An investigative committee has “immediately and urgently” begun searching for the cause of the collapse, SPA reported.
The contractor engaged in a major expansion of the mosque has been directed to ensure the safety of all other cranes at the site, it added.
The cranes soar skywards over the sprawling expansion taking place beneath the Makkah Royal Clock Tower, the world’s third tallest building.
For years, work has been under way on a 400,000-square-metre (4.3-million-square-feet) enlargement of the Grand Mosque to allow it to accommodate up to 2.2 million people at once.
Pictures of the crane collapse tragedy on Twitter showed bloodied bodies strewn across the courtyard, where part of the crane had landed atop an ornate, arched and colonnaded section of the complex.
Irfan Al Alawi, co-founder of the Makkah-based Islamic Heritage Research Foundation, suggested that the authorities had been negligent by having a series of cranes overlooking the mosque.
But an engineer for the Saudi Binladin Group, the developer, told AFP the crane had been installed in “an extremely professional way” and that there had been no technical problem.
“It was an act of God,” he said.
Saudi Binladin Group belongs to the family of the late Al Qaida leader Osama Bin Laden.

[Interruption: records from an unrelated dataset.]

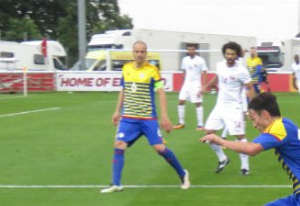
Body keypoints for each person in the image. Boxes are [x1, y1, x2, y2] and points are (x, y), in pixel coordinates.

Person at [101, 41, 190, 193]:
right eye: (137, 51)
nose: (140, 54)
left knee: (159, 148)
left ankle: (183, 174)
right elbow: (123, 90)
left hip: (148, 118)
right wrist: (117, 111)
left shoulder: (153, 70)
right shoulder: (126, 68)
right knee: (119, 145)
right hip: (128, 117)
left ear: (146, 53)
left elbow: (161, 92)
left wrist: (165, 116)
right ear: (133, 52)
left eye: (142, 51)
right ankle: (116, 183)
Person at [201, 41, 254, 176]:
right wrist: (205, 87)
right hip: (219, 106)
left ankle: (245, 166)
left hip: (233, 108)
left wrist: (252, 107)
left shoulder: (241, 70)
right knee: (208, 133)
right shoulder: (220, 66)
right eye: (227, 53)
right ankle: (223, 158)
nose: (229, 56)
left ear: (236, 56)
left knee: (239, 136)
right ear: (224, 54)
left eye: (232, 54)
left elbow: (250, 87)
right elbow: (217, 78)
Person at [174, 45, 208, 130]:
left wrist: (203, 86)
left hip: (196, 84)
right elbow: (184, 71)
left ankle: (200, 124)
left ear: (195, 50)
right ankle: (181, 122)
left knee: (198, 103)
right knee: (181, 101)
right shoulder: (184, 60)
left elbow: (204, 72)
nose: (190, 51)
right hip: (186, 84)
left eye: (192, 49)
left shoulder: (200, 60)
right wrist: (183, 83)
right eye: (189, 49)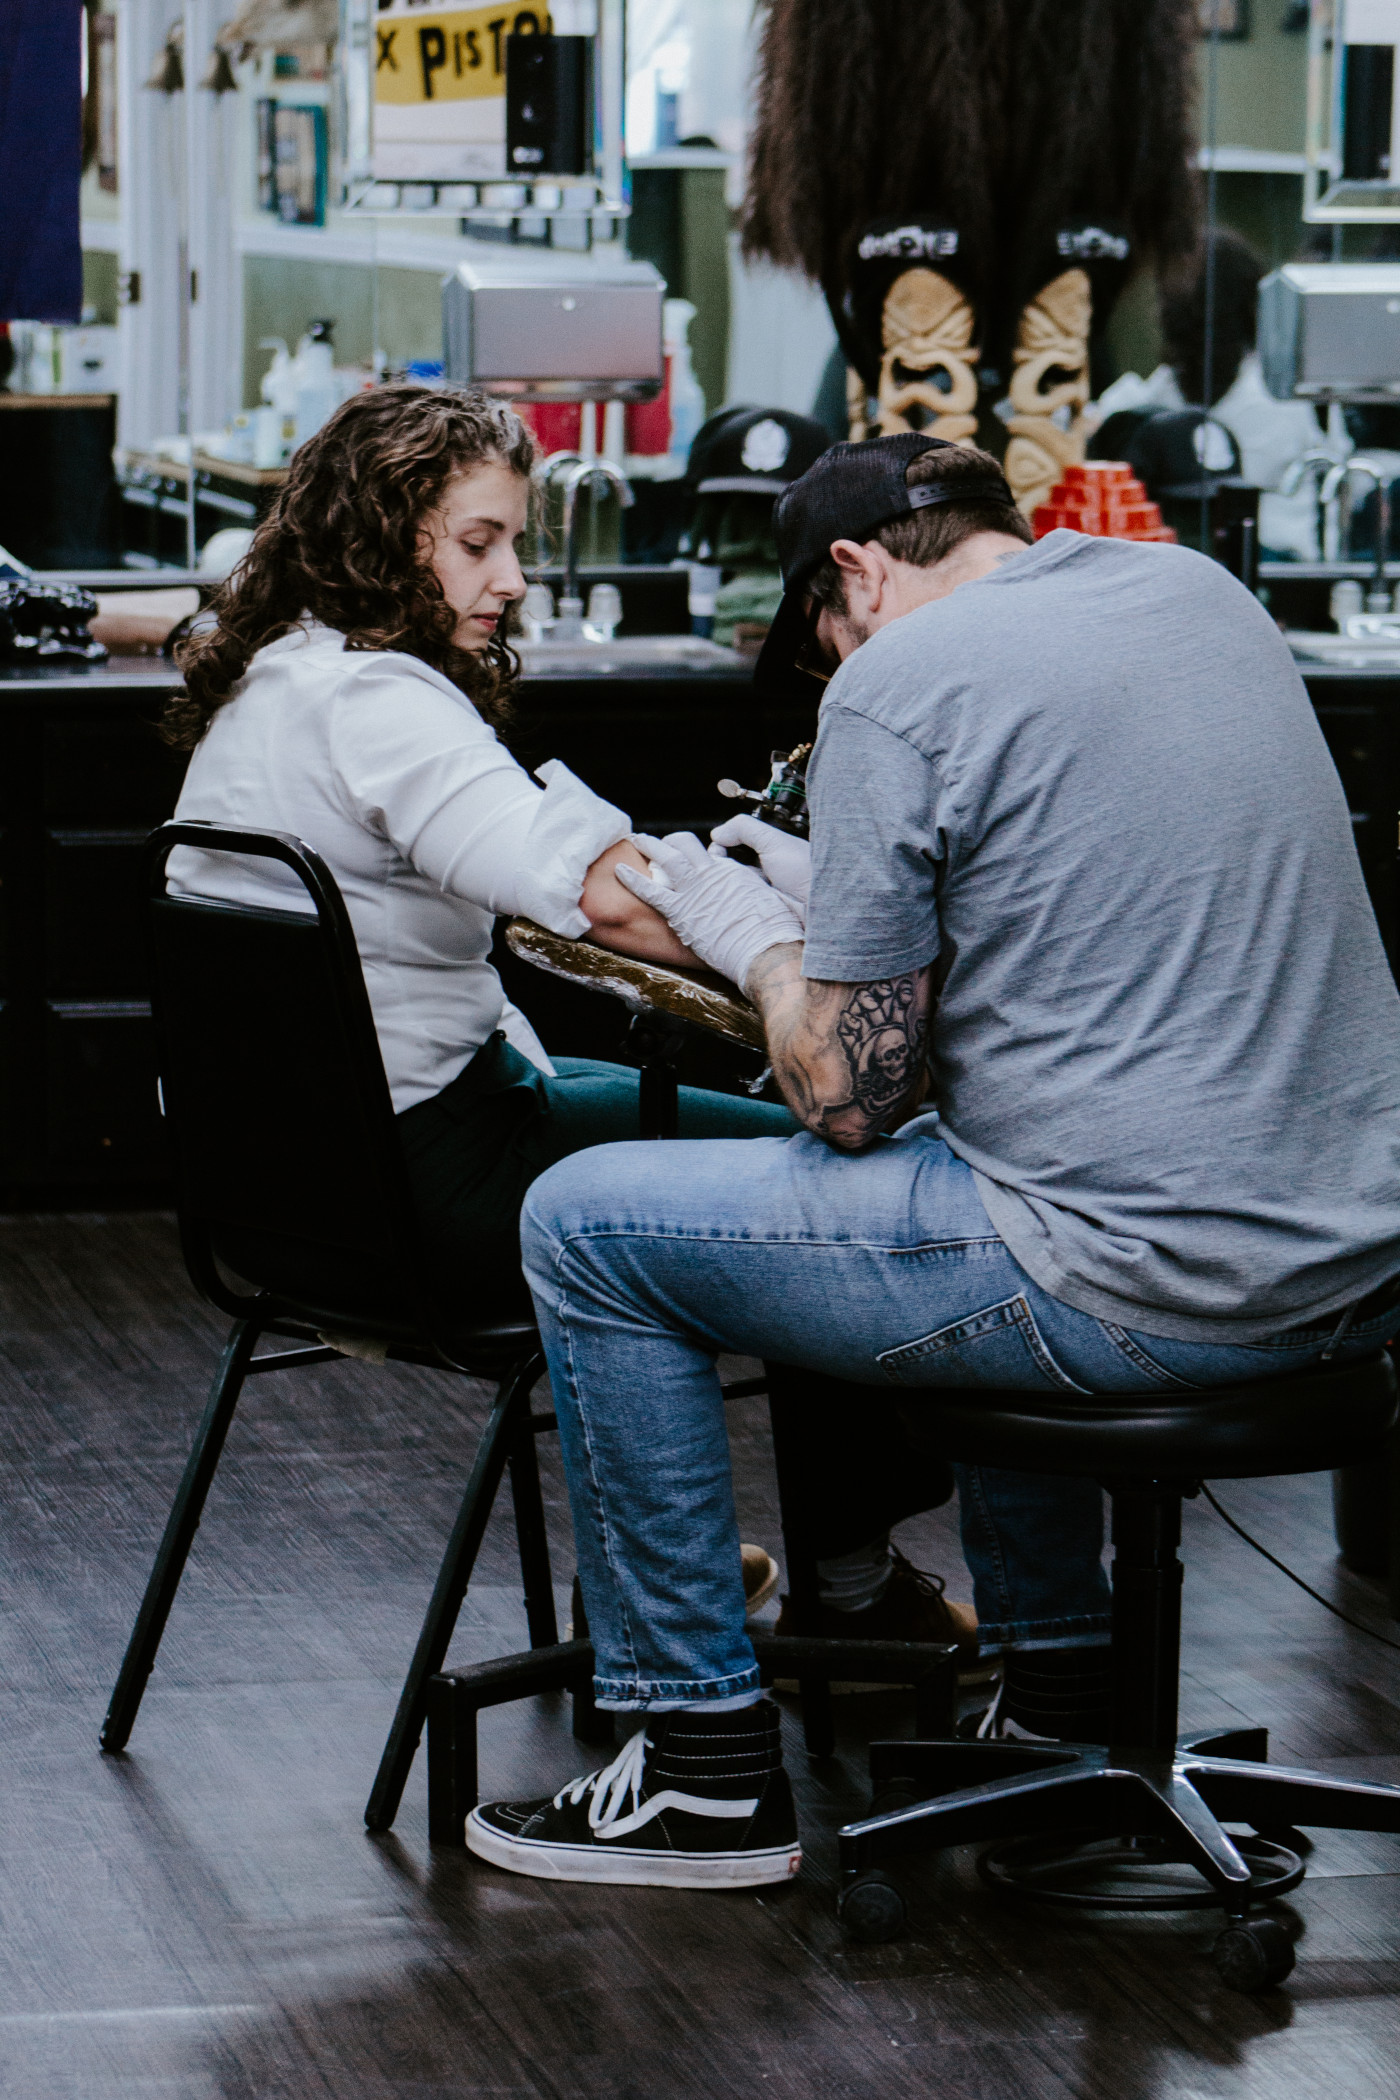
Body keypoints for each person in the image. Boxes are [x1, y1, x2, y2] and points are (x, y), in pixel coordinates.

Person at [462, 431, 1400, 1893]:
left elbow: (846, 1100)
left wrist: (754, 924)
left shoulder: (898, 681)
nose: (836, 669)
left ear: (853, 574)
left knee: (585, 1220)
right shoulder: (1202, 596)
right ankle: (1064, 1699)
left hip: (1157, 1293)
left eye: (828, 639)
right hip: (1356, 1273)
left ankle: (699, 1765)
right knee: (995, 1161)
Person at [163, 384, 967, 1646]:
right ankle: (851, 1598)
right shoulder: (376, 701)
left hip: (283, 1199)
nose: (515, 578)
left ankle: (688, 1570)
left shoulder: (276, 681)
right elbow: (585, 891)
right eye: (479, 542)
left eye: (515, 543)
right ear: (383, 534)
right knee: (828, 1177)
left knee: (686, 1127)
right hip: (426, 1181)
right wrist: (787, 957)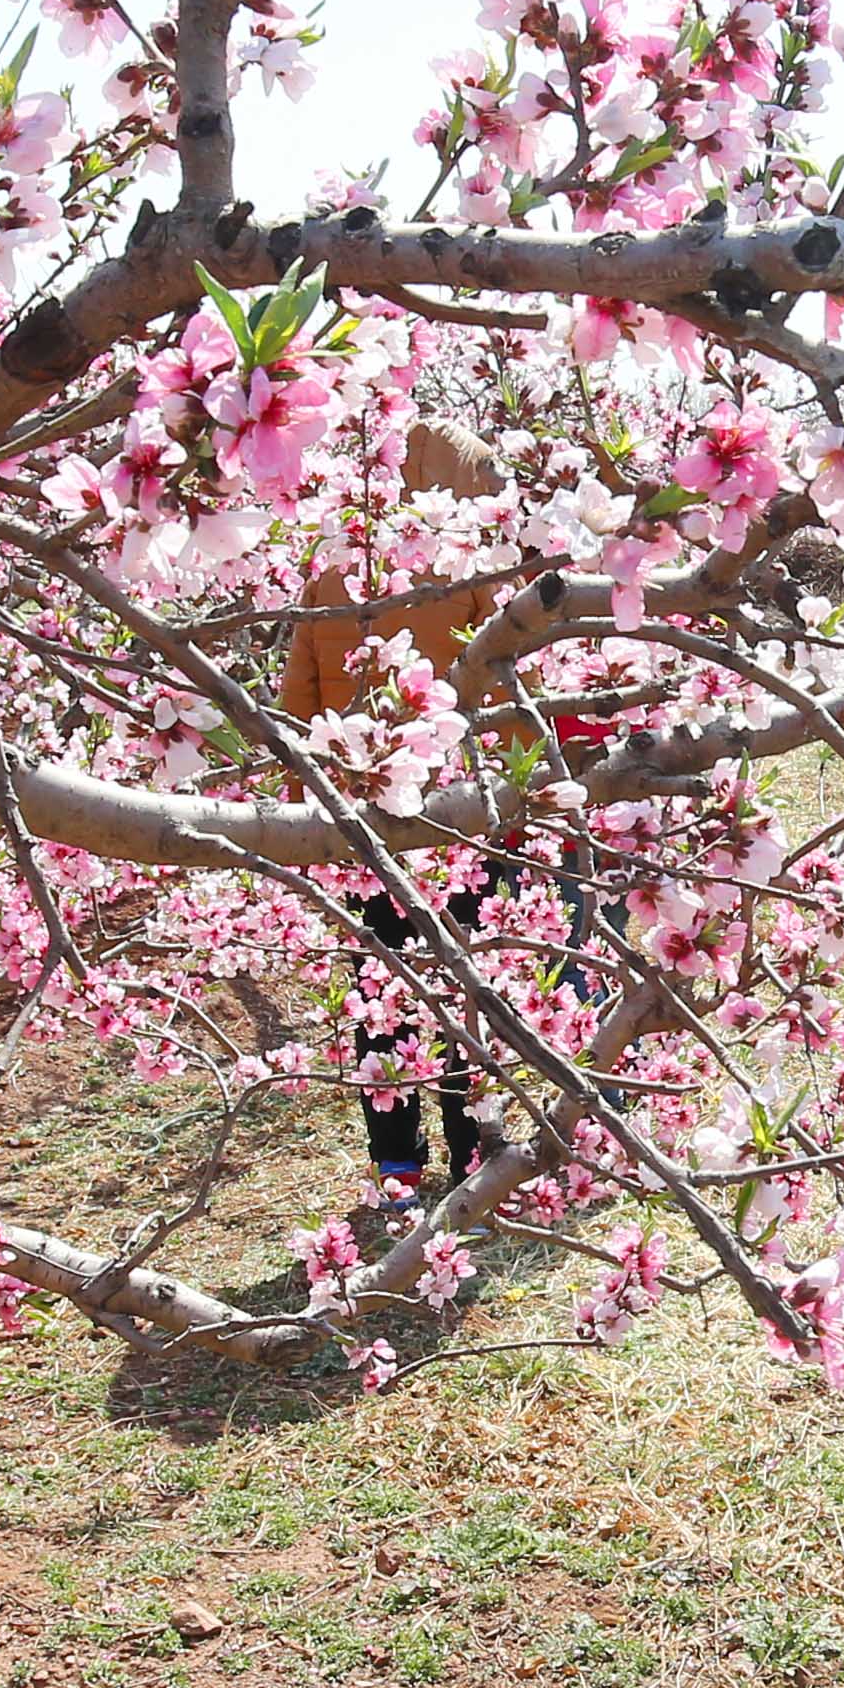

Shaikh Ahmad Al Gamdi, former head of Makkah’s religious police, told AFP the accident was a “test” from God.
“We need to accept what happened,” he said, at the same time calling for a thorough investigation.
Condolences came in from around the world, including from Arab leaders, as well as from Britain, Canada, India and Nigeria.
It was not the first tragedy to strike Makkah pilgrims, although the Haj has been practically incident-free in recent years.
In 2006, several hundred people died in a stampede during the Stoning of the Devil ritual in nearby Mina, following a similar incident two years earlier.